=== Text excerpt ===

Explaining and Understanding

In analysing text for us Ricoeur becomes intrigued by a major problem in the social and the natural sciences; the apparent paradox of using Explaining, the science of language (accurate, analytical, measurable), to develop Understanding, the philosophy of language (interpretive, emotive, conjectural). The 19th century German philosopher Dilthey is often seen (by Hammersley, Taylor and Ricoeur for example) as the one responsible for formalising the differences between natural sciences and historical studies into an opposition that has become entrenched and causes a great deal of trouble for the social sciences.

He seeks at all times to resolve such tensions as this may cause, often in fact maintaining the tension in order to resolve differences at the most intractable point in the debate. For example, when deconstructing Explaining and Understanding, he seeks to reclaim Explaining for Understanding, in order to achieve interpretative powers that make use of different, almost incompatible ways of thinking. Ricoeur develops this creative tension that arises through the juxtaposition of differences and the ambivalence of meanings, to help us face the ambiguities of our actions and those of others. Language is a form of action and our actions can be read as if they were text. The defining characteristic of the human is our narrative capacity and Ricoeur sees this as the way in which we can better understand ourselves through others. He sees our need to understand our history, to both alienate ourselves from and understand fully, the narrative reasons we give for our actions. Finally he offers us hope that it is possible to create various possible scenes ‘in front of the text’ that will allow us to work within the complexities of life at a provisional level for as long as possible, seeking reasonable resolution. If we can pre-empt premature foreclosure we may be able to see solutions to conflicts that would otherwise be lost.

Ricoeur attempts to meld the cool, alienated objectivity of science with the creative, self-absorbed belongingness of history and the arts. He sees both as vital components of the human experience and uses language analysis as one way of showing their compatibility. In turning to the text and meaningful action, Ricoeur struggles to release himself and us from the dichotomy that Dilthey has bequeathed us. He believes it to be the greatest challenge facing hermeneutics (1981:43). He sees it still in Gadamer’s work. He wonders whether Gadamer’s book title, Truth and Method, should be entitled Truth OR Method, because of the implied and (he believes) unhelpful, polarity. We can take on method by following the ‘scientific’ paradigm – which would deprive us of the ‘ontological density of the reality we study’ (1981:131). Alternatively we can renounce the objectivity of the human sciences and seek truth as we believe appropriate. He seeks a dominant phenomenon that resists ‘alienating distance’ and ‘participatory belonging.’ He chooses text as a vehicle to develop such a phenomenon, both for its inherent characteristics and for its ability to combine explaining and understanding.

=== Supplied material ===

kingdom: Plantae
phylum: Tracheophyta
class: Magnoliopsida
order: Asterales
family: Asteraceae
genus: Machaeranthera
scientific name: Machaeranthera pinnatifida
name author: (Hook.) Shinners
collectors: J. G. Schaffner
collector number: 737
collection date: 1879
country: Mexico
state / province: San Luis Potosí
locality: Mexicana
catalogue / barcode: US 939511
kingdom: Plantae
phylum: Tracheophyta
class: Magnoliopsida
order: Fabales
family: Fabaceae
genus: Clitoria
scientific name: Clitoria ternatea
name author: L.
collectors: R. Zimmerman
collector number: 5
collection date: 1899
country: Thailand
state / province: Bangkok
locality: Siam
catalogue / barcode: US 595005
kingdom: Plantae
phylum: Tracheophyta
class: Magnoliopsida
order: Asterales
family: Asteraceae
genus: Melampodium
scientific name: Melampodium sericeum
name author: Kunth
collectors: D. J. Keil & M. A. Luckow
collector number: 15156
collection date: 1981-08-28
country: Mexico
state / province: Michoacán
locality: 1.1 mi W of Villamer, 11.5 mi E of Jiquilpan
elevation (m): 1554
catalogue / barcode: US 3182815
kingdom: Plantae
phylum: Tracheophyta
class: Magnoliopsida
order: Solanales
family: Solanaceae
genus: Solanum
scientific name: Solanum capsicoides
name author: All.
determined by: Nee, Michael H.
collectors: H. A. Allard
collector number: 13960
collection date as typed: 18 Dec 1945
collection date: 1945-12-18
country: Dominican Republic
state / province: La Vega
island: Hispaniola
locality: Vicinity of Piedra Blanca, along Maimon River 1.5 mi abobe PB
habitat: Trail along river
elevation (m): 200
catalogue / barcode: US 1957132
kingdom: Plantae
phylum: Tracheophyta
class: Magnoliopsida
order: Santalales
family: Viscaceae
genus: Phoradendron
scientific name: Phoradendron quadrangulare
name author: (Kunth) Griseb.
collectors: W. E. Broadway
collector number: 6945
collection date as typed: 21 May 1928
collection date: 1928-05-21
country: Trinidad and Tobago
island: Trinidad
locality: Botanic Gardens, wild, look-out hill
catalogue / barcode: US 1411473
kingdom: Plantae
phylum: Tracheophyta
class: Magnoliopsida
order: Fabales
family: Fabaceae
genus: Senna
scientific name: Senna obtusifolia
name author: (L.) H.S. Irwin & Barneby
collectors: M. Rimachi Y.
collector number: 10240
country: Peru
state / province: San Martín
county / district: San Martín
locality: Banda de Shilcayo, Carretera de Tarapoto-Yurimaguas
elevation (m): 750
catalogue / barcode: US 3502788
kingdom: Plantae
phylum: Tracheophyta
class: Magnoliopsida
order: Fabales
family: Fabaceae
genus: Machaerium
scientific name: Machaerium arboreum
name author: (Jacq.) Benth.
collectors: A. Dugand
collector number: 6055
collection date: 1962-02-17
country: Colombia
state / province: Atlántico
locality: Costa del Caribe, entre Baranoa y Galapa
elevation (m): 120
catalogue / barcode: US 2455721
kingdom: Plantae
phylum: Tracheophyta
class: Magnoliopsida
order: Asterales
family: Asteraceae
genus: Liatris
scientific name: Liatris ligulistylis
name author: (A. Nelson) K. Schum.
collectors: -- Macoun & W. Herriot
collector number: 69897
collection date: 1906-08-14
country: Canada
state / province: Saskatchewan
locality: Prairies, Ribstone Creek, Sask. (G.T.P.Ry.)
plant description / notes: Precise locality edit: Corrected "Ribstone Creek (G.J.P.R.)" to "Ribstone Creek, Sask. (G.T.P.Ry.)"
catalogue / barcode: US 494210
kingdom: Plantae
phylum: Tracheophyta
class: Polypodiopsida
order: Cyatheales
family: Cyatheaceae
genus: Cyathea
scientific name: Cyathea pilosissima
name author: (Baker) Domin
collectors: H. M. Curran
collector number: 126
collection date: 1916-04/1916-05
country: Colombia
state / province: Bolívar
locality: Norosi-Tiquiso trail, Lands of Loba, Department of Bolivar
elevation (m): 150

===

[Required actions]
a - Please render this sentence from the Ricoeur passage into Spanish: "Language is a form of action and our actions can be read as if they were text."
b - According to the Ricoeur passage, which philosopher is often seen as responsible for turning the differences between natural sciences and historical studies into an entrenched opposition?
c - Carry the Ricoeur passage forward from its last sentence.
The records have no role here.

[Responses in order]
a - El lenguaje es una forma de acción y nuestras acciones pueden leerse como si fueran texto.

b - Dilthey, the 19th-century German philosopher.

c -
Living Language and its metaphors

For Ricoeur text is heuristic: we can learn from text, and I hope to indicate this by a brief exploration of his use of metaphor, one, rather special aspect of language .The text is defined as any discourse fixed by writing, and as an archive available for individual and collective meaning. He uses the word discourse to encapsulate the events that take place when someone speaks. For Ricoeur the text is the cultural ground on which the reader appropriates (aneignet) the author’s thoughts, which are alienated (verfremdet) from the author by the act of writing. Text is more than intersubjective communication, it uses distance to decontextualise itself, taking it away from its author and giving it to its readers, with their own interpretation of the text and their relationship to it. The text is separate from both its creator and its interpreter and creates the reader anew, by the world that unfolds in front of the text. This new world creates an intersubjectivity that has made it possible for me to read Ricoeur and write this sentence and understand it, although I used not to. Ricoeur develops the concept of appropriation (Aneignung), that allows the reader to follow the ‘direction’ – sens – as well as meaning – sens - (sense) and thereby both distance themselves and draw closer to the meaning of the text (1981:161).

He gives us a bold understanding of text as heuristic with the power of fiction to transcend the here and now and open our minds to the essences of truth that we can glimpse through our lives, yet never see clearly- this relates to the hermeneutic provisionality of truth. As an antidote to tightly argued systems, such as those subsumed within positivism, Ricoeur provides a more dialectical structure of question and answer. He takes different sets of ideas and opposes them to one another in order to propose a resolution of conflict, as seen, for example, with his exploration of Gadamer’s hermeneutics (1981:64-78) and Habermas’ critique of ideology (1981:78-87) followed by his melding of the two (1981:63-100).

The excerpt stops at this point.